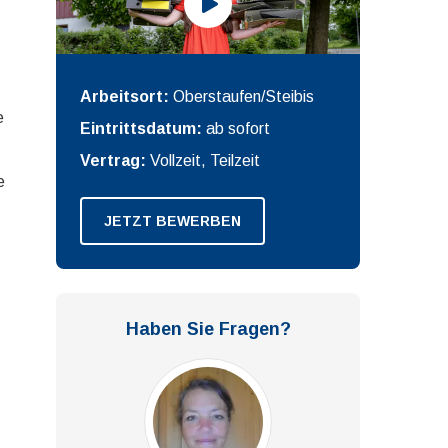
Arbeitsort:
Oberstaufen/Steibis
e
Eintrittsdatum:
ab sofort
Vertrag:
Vollzeit, Teilzeit
e
JETZT BEWERBEN
Haben Sie Fragen?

########

**YOUR ASSIGNMENT:** The material must be restated verbatim. Its pictures must be omitted.

**RESULT FOR THIS EXERCISE:**
Arbeitsort:
Oberstaufen/Steibis
e
Eintrittsdatum:
ab sofort
Vertrag:
Vollzeit, Teilzeit
e
JETZT BEWERBEN
Haben Sie Fragen?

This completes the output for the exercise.